“We’re killing the human race with technology…” —Tess
I look across the room at my daughter, her friends, my neighbors, strangers on the streets, society as a whole, and I’m perplexed. I remember the discussions of my parents. Those “things are not like they used to be” debates that as a teen, seemed to roll of my back like a distractive echo of static advice. There were no worries per my priorities. “I know what I’m doing” adolescent responses worked my reasoning, and as most youths would say, “I can handle it” were most frequent grounds in navigating the majority of my decisions and interactions.
Here I am, officially 53 on May 13th, reflecting on time past in regards to my path of life. I’ve lived the hip 70 walls phones (one phone line in my house), the first Sony Walkman ($150 worth of cassette jamming madness), thermal fax machines, and the classic of all classics, the 3-pound Motorola cell phone (it was like $1 a minute to use).
Heck, I even remember my father coming home with $800s of RCA VCR player/recorder. $800 in the eighties, now I think I can reason why we ate so much mac and cheese at our movie nights.
Yep, I was lucky. We had one of the first home movie experiences, and in front of 60 inches of three-lensed (and blurred) projection TV we welcomed the era of HBO, MTV and pirated recordings. Technology then, technology now, and speaking with my daughter I’m smacked squarely in the forehead with a duplicate mirror of teen myself… “I can handle it Dad!”
“We’re killing the human race with technology.” Tess suggests, and with pause of breath I must agree. We are all suspect. In hearing me write this, I am absolutely certain I am preaching to the choir. Yet still, tech is here to stay and no matter how hard we try to resist, its tentacles are irreversibly grasping us. The world is evolving. People are changing. Some for better, some for the worst. But undoubtedly, the evolution is here and in each of us there is cause to either rejoice or to fear our new ways of connecting and communicating.
“We are all guilty,” Tess compassionately pleas. Again my respiration relaxes in acceptance. She is right, and in her 20s I consider her wisdom a flowing well of rejuvenation. And as opposed to the failure of Ponce de León’s quest for the fountain of youth, I am forwarded in fulfilling the quest of Operation-365.
There truly are many who are embracing our purpose. A realization (through people like you and Tess), that although technology is here to stay, we do have the control, and responsibly, to appropriately disconnect.
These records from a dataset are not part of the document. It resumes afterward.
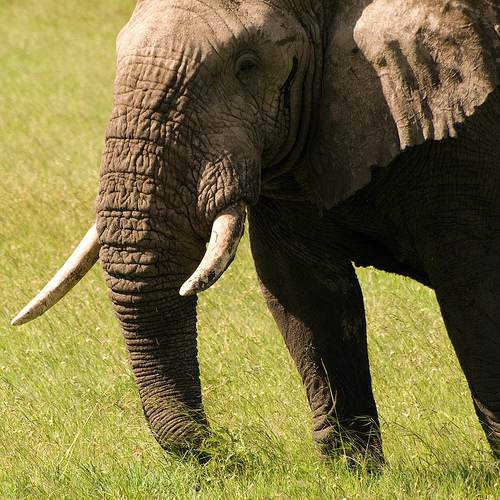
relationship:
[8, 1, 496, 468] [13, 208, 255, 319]
elephant has ivory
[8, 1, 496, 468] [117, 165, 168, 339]
elephant has wrinkles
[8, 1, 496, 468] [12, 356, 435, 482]
elephant on field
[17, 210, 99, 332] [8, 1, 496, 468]
tusk of elephant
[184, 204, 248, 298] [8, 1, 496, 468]
tusk of elephant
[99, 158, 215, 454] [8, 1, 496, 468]
trunk of elephant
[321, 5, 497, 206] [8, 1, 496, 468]
ear of elephant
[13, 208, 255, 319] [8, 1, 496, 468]
tusks of elephant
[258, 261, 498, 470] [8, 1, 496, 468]
legs of elephant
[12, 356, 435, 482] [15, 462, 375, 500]
field with grass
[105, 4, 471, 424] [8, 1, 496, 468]
front of elephant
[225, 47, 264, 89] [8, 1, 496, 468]
eye of elephant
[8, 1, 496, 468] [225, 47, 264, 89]
elephant left eye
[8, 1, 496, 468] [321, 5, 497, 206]
elephant left ear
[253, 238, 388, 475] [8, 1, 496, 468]
legs of elephant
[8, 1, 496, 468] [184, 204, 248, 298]
elephant has horn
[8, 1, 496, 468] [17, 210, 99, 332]
elephant has horn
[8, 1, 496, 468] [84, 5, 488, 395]
elephant at rest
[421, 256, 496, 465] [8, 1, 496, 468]
arm of elephant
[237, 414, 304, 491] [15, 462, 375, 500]
patch of grass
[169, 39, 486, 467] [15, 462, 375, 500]
standing in grass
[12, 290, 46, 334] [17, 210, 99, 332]
tip of tusk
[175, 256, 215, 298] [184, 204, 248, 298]
tip of tusk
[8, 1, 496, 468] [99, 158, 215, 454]
elephant has trunk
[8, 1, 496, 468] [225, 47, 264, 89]
elephant's small eye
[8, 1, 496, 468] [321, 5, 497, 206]
elephant's big ear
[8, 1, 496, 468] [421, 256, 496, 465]
elephant's left leg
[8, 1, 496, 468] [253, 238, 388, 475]
elephant's right legs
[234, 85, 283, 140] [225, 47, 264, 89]
wrinkles beside eye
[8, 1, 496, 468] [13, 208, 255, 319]
elephant has tusks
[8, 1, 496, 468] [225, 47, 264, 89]
elephant has eye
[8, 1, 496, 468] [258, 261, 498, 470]
elephant has legs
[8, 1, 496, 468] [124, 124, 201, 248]
elephant has skin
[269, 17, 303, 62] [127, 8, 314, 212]
mud on face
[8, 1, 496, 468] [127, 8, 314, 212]
elephant has face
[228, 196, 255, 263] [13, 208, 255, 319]
mud on tusks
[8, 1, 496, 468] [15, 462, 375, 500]
elephant in grass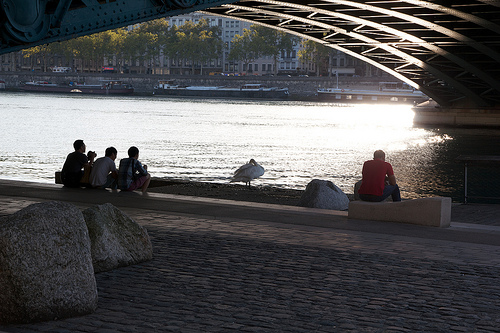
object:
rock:
[82, 202, 153, 272]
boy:
[61, 139, 97, 188]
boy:
[88, 147, 119, 190]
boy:
[117, 146, 151, 193]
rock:
[1, 199, 98, 320]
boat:
[153, 79, 289, 98]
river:
[1, 88, 497, 204]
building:
[103, 23, 148, 73]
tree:
[166, 18, 223, 78]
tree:
[250, 24, 292, 74]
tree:
[297, 34, 332, 77]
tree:
[120, 17, 172, 78]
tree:
[88, 32, 127, 72]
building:
[238, 23, 277, 78]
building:
[170, 10, 224, 77]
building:
[276, 29, 303, 76]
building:
[0, 39, 103, 70]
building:
[324, 43, 356, 77]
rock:
[299, 179, 349, 211]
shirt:
[118, 158, 148, 191]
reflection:
[315, 101, 426, 153]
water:
[0, 93, 500, 201]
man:
[358, 149, 402, 202]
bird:
[229, 158, 264, 190]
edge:
[145, 176, 497, 225]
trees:
[22, 42, 57, 71]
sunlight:
[328, 95, 411, 150]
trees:
[67, 35, 92, 71]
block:
[348, 197, 452, 228]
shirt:
[358, 159, 394, 196]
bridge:
[3, 2, 496, 114]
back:
[235, 163, 256, 184]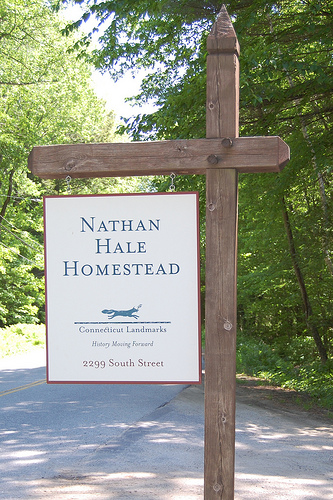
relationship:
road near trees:
[13, 338, 276, 499] [0, 4, 326, 387]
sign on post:
[38, 193, 206, 388] [189, 5, 259, 499]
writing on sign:
[53, 212, 188, 374] [38, 193, 206, 388]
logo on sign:
[71, 303, 172, 326] [38, 193, 206, 388]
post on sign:
[189, 5, 259, 499] [38, 193, 206, 388]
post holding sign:
[189, 5, 259, 499] [38, 193, 206, 388]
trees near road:
[0, 4, 326, 387] [13, 338, 276, 499]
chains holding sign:
[50, 176, 190, 191] [38, 193, 206, 388]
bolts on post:
[204, 136, 240, 168] [189, 5, 259, 499]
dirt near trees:
[247, 373, 313, 414] [0, 4, 326, 387]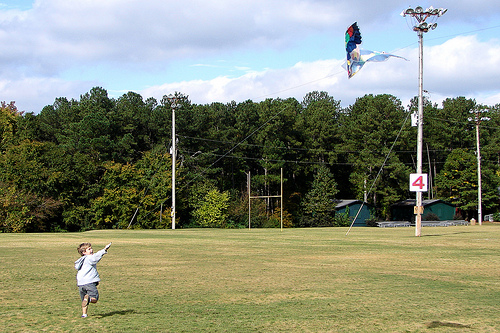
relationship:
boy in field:
[73, 241, 113, 318] [0, 223, 499, 332]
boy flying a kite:
[73, 241, 113, 318] [341, 22, 413, 83]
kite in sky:
[341, 22, 413, 83] [1, 0, 499, 103]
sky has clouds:
[1, 0, 499, 103] [240, 35, 498, 94]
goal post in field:
[247, 167, 285, 231] [0, 223, 499, 332]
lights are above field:
[404, 3, 448, 36] [0, 223, 499, 332]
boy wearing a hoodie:
[73, 241, 113, 318] [74, 252, 106, 283]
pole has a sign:
[406, 32, 429, 240] [409, 172, 429, 192]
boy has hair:
[73, 241, 113, 318] [78, 241, 91, 257]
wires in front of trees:
[177, 134, 478, 164] [0, 87, 498, 232]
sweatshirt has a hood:
[74, 252, 106, 283] [74, 256, 85, 273]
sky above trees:
[1, 0, 499, 103] [0, 87, 498, 232]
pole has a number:
[406, 32, 429, 240] [415, 177, 426, 188]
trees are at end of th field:
[0, 87, 498, 232] [0, 223, 499, 332]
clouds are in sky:
[240, 35, 498, 94] [1, 0, 499, 103]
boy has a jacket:
[73, 241, 113, 318] [74, 252, 106, 283]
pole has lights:
[406, 32, 429, 240] [404, 3, 448, 36]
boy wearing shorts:
[73, 241, 113, 318] [78, 284, 100, 302]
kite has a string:
[341, 22, 413, 83] [108, 72, 348, 249]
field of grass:
[0, 223, 499, 332] [144, 226, 325, 331]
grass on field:
[0, 223, 499, 332] [27, 223, 430, 327]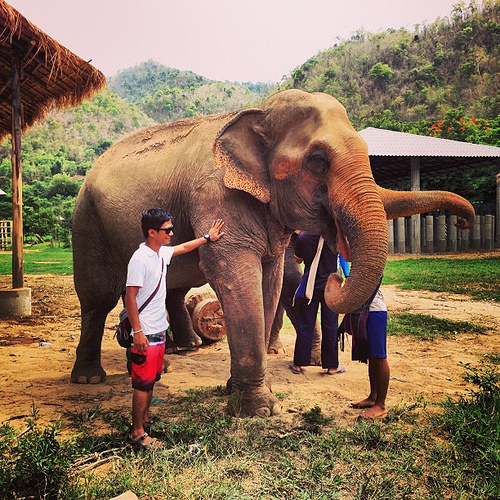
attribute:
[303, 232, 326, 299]
stripe — white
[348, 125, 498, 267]
hut — gray 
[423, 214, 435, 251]
support — wooden 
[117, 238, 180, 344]
shirt — white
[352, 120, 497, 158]
roof — grey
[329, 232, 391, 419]
person — standing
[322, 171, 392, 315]
trunk — elephant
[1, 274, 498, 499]
dirt — yellow dry patch, light brown 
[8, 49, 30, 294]
pole — thick, yellow and brown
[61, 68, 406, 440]
elephant — curved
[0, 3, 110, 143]
roof — grass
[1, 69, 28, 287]
pole — wooden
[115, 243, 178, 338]
shirt — white 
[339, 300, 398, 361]
shorts —  blue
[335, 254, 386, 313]
shirt — white 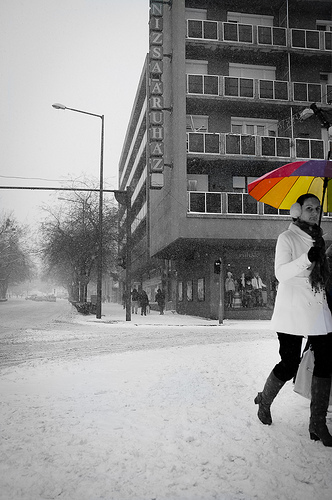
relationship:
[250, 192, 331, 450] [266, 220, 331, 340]
woman wears coat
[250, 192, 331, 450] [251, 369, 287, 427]
woman wears boot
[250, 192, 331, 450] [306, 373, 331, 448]
woman wears boot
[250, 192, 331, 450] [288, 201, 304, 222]
woman wears ear muff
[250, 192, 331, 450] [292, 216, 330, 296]
woman wears a scarf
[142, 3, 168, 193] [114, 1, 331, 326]
sign on building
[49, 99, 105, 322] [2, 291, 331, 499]
street light on street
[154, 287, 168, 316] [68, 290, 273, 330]
person on sidewalk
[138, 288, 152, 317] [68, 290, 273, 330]
person on sidewalk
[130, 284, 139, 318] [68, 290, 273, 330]
person on sidewalk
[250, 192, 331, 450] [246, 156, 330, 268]
woman carries umbrella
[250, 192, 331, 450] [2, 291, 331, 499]
woman crossing street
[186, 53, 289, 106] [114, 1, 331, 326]
balcony on building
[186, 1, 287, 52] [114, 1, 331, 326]
balcony on building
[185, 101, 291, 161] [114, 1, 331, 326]
balcony on building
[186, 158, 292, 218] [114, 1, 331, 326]
balcony on building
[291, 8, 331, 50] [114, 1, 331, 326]
balcony on building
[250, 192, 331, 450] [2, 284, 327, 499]
woman in snow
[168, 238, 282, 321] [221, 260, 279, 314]
store has window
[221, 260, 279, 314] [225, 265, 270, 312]
window has a mannequins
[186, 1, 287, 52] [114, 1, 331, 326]
balcony in building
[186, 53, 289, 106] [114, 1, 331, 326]
balcony in building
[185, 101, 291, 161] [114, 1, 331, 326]
balcony in building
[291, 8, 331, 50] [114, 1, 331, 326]
balcony in building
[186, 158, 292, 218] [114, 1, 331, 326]
balcony in building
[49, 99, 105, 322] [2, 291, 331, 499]
street light in street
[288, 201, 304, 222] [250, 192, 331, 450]
ear muff on woman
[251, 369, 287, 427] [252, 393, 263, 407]
boot has heel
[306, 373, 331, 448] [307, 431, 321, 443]
boot has heel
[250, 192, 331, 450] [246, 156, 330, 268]
woman holds umbrella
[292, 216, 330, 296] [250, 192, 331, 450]
scarf on woman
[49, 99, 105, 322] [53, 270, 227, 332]
street light on corner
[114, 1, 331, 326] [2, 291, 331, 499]
building on street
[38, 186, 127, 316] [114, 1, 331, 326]
tree next to building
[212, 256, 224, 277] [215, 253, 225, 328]
sign on a pole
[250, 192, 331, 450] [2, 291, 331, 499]
woman on street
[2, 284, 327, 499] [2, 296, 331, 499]
snow on ground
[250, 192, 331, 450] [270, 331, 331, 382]
woman wears pants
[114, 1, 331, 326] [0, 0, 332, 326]
building in in background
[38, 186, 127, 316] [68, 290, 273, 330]
tree on sidewalk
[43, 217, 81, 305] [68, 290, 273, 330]
tree on sidewalk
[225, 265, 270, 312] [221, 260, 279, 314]
mannequins are in shop window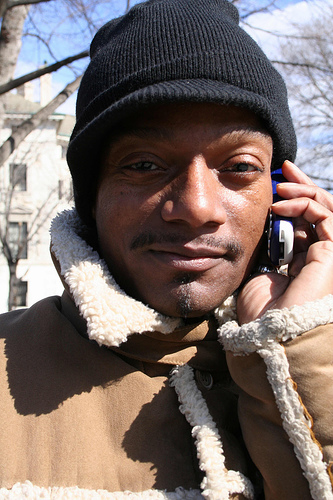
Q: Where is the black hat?
A: On the man's head.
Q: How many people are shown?
A: One.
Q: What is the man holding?
A: A phone.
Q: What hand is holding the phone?
A: Left.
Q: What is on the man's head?
A: A stocking cap.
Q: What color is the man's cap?
A: Black.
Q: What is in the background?
A: A building.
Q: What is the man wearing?
A: A coat.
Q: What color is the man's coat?
A: Tan.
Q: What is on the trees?
A: Nothing.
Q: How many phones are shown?
A: One.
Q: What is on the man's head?
A: Beanie.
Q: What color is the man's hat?
A: Black.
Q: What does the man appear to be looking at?
A: The camera.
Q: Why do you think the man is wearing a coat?
A: Cold out.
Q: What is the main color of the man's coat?
A: Brown.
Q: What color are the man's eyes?
A: Brown.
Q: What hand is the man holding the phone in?
A: Left.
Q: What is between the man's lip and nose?
A: A moustache.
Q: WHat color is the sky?
A: Blue.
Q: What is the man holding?
A: A cellphone.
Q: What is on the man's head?
A: Knit cap.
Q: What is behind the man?
A: Building.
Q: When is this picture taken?
A: Day time.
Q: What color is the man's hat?
A: Black.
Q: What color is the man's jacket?
A: Tan.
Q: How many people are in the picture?
A: One.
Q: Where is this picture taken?
A: Outside a building.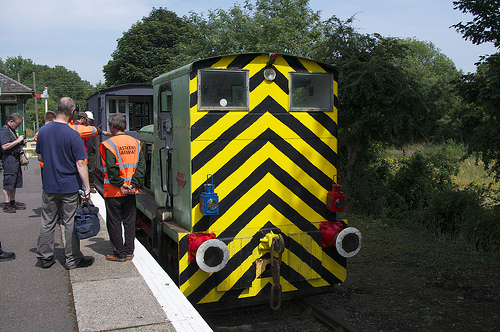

To fully disconnect? Personally, I think it is an impossibility at this point of time, and to do so might even isolate us. Plus, with the media bombardment constantly at our doorsteps (virtual art, talking kiosks and the endless high-tech interfaces that are ever evolving) the way we interact is, and never will be the same as in the days of our youth, and I’m not talking only of my 5 decades of inhaling air. I look at my kid. Seems every year she is mercilessly affected by whatever the next online craze is. YouTube this and Instagram that. To ignore the messenger at the door is a feat that, unless relocating my family to a remote island to live of the jungle, is just, well, not sustainable.
So I write to make my voice heard. I make videos to let others be heard. I share what I know. I share what I hear. In a way, I guess I’m clinically addicted. The digital airwaves are just too powerful for me to resist. Perhaps I’m weak. Perhaps I’m justifying my addiction. Or perhaps I am pacifying the shift that this 365 enlightenment has brought upon my lifestyle. I don’t know? Maybe the answer will come to me when I finally grow up?
Yet as I look into the mirror of my reflection, I take a third inhalation of Oxygen. Here we are?
Tess my new friend, thanks for making us think.